C’est alors que les premiers scandales qui ont éclaboussé la gestion du ministère de la Défense avec des acteurs qui ont cru que la guerre et le terrorisme pouvaient être une aubine pour eux à profiter sadiquement pour détourner et s’enrichir, avaient été révélées. Et c’est sans que la lumière ne soit faite sur ces affaires que l’on apprend une autre dans le même secteur et avec, tenez-vous bien – toute chose qui indigne – au centre un ancien ministre qu’un journal proche du pouvoir, journal sans doute ulcéré par l’affairisme cultivé dans cet ministère, avait épinglé dans le MDN-Gate pour l’accuser de gestion mafieuse à la tête du ministère de la Défense. A l’époque, si c’était un autre journal sans doute que cela lui aura valu d’aller devant le juge, et même, d’aller en prison. Voilà donc les hommes que la France aimait tant et c’est à croire que cette France, dans de tels crimes, pouvait avoir sa part de butin pour faire le choix périlleux de soutenir de tels actes incompatibles dans un Etat de droit.

Quand Kalla Moutari, ancien ministre de la défense se compromet par sa signature…

Sur les réseaux sociaux, circulent une «Lettre de recommandation» signée par l’ancien ministre de la Défense, celui-là même qui, pour beaucoup d’analystes, auraient pu répondre de certaines accusations dans la gestion du ministère, et qui, peut-être, ayant cru que la tempête serait passée avec les premières gaffes depuis qu’un nouveau président est «élu», peut oser une autre, comptant sur «leur» malice à contourner la justice pour ne jamais répondre de leurs actes et en instrumentalisant l’Assemblée nationale. On ne peut d’ailleurs pas comprendre que de tels hommes si insatiables, cliniquement cupides, alors que tous les jours les Nigériens crient au scandale, puissent manquer de scrupule pour continuer dans le crime.
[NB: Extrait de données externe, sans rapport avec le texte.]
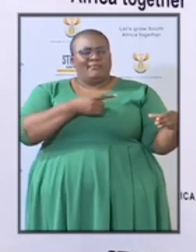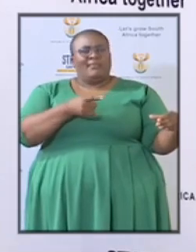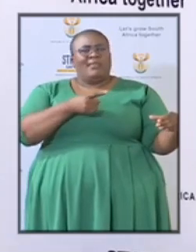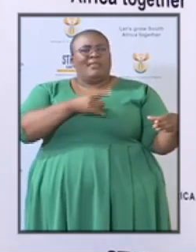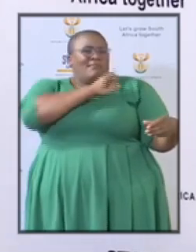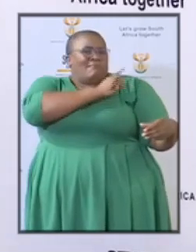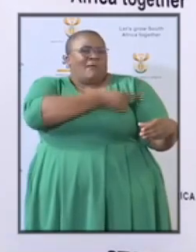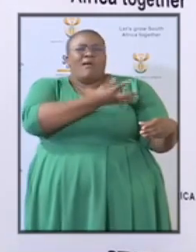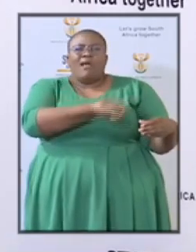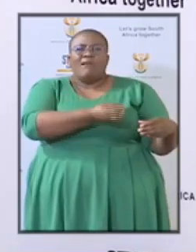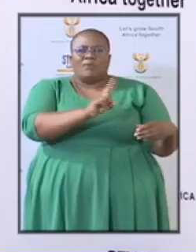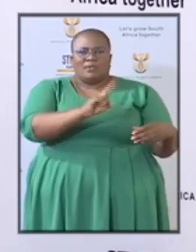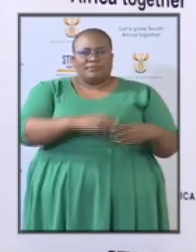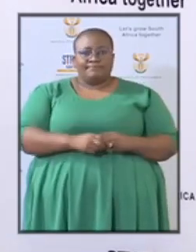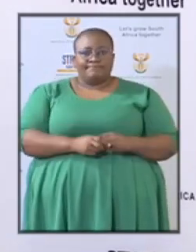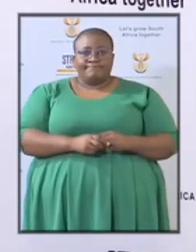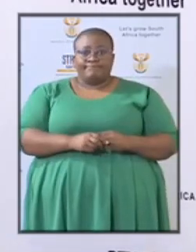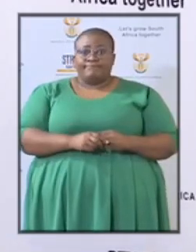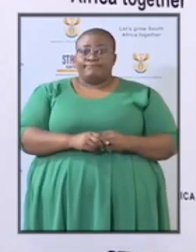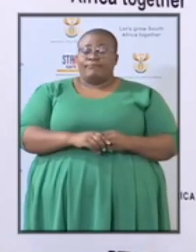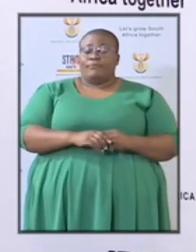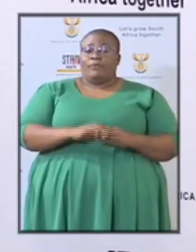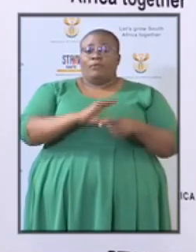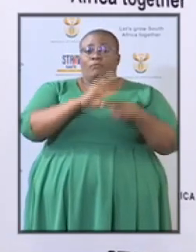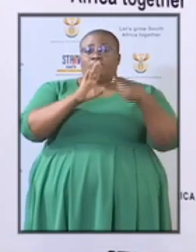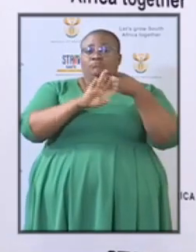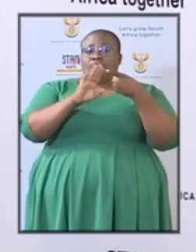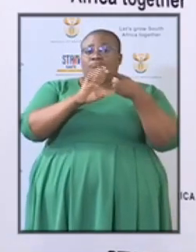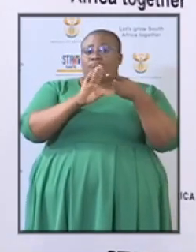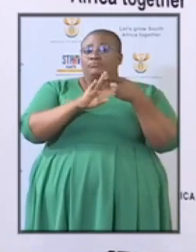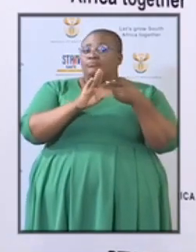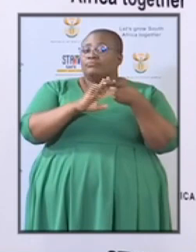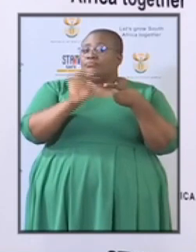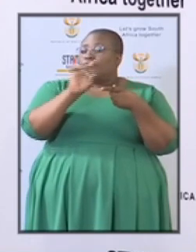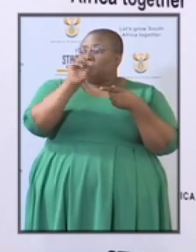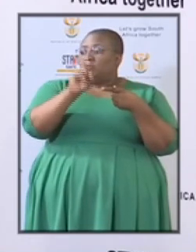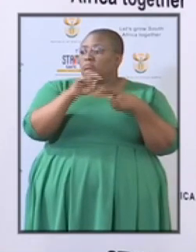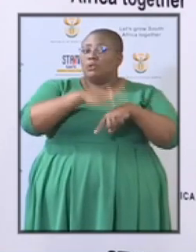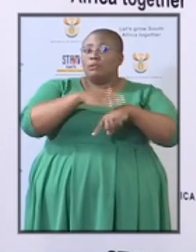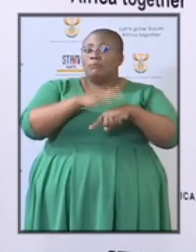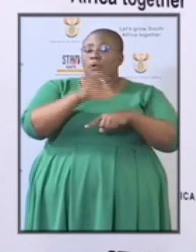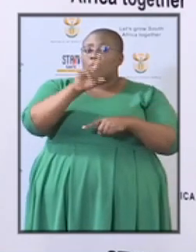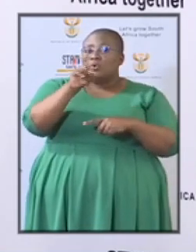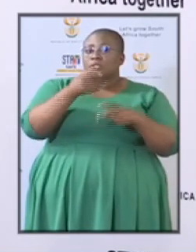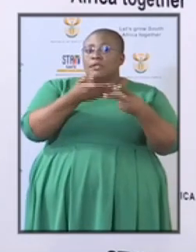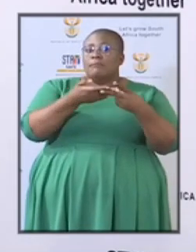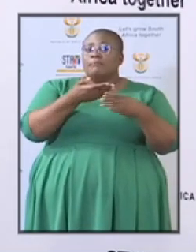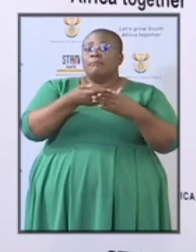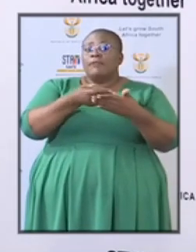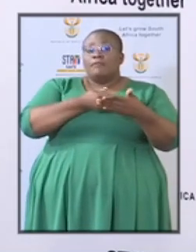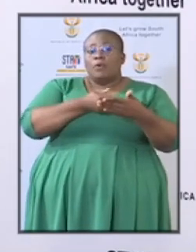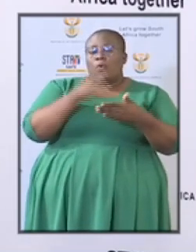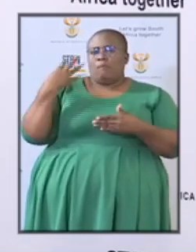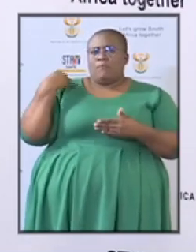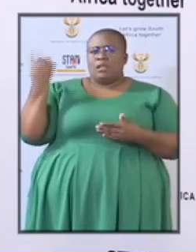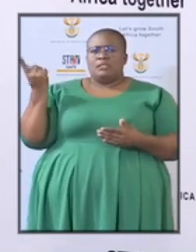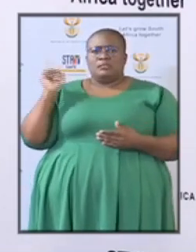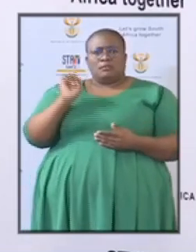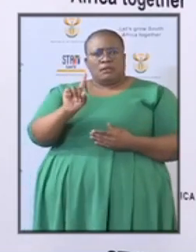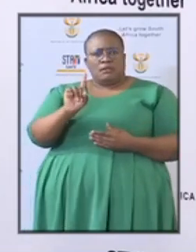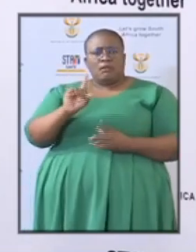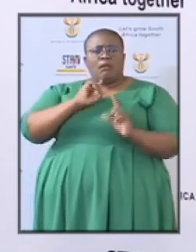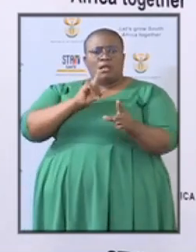Okay, that's the first question. Can I take any more questions before I ask the minister? Is there a question?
C’est à croire que cette fois-ci c’est même Bazoum Mohamed qu’ils veulent défier pour lui montrer qu’il ne peut rien contre eux et que même quand Issoufou Mahamadou ne serait plus aux commandes, ils peuvent continuer à agir à leur guise, à perpétuer le vol. Comme dirait l’autre, «ils mettent le doigt dans l’oeil de Dieu…».

Dans la lettre qui implique sa responsabilité dans le scandale, le ministre de la défense qu’il fut à l’époque pouvait écrire : «Nous, Kalla Moutari, Ministre de la Défense Nationale atteste que Khalif Sécurité Sarl, représenté par son Directeur Général Boubacar Mamadou Abdoul Kader a les compétences techniques et humaines pour appuyer notre département ministériel dans toutes offres de services de qualité et de sécurité à la pointe de la technologie».

Cette lettre signée le 26 avril 2019 pouvait, après les autres, notamment Boubé Style féroce, ouvrir à d’autres les portes dorées de la caverne d’Ali Baba qu’est devenu ce ministère de la Défense depuis que, pour les besoins de la guerre imposée par le terrorisme, des investissements colossaux sont consentis à l’armée nationale. Comment pour un sujet aussi sensible, peut-on requérir les services d’un «enfant» qui, à vrai dire, n’a aucune expertise à faire valoir dans un domaine aussi délicat ? Comment d’ailleurs, lorsqu’on est à tort ou à raison cité dans des affaires similaires, peut-on continuer à poser des actes de même nature comme si l’on pouvait avoir la certitude, on ne sait pour quelle raison, de ne jamais répondre de ses forfaitures ? Quand on voit l’homme s’agiter, à communiquer chaque fois sur tout sujet même quand il ne relève plus de l’Exécutif, c’est qu’il sait ce qu’il a fait et surtout qu’il sait que sa gestion pourrait le rattraper, tôt ou tard.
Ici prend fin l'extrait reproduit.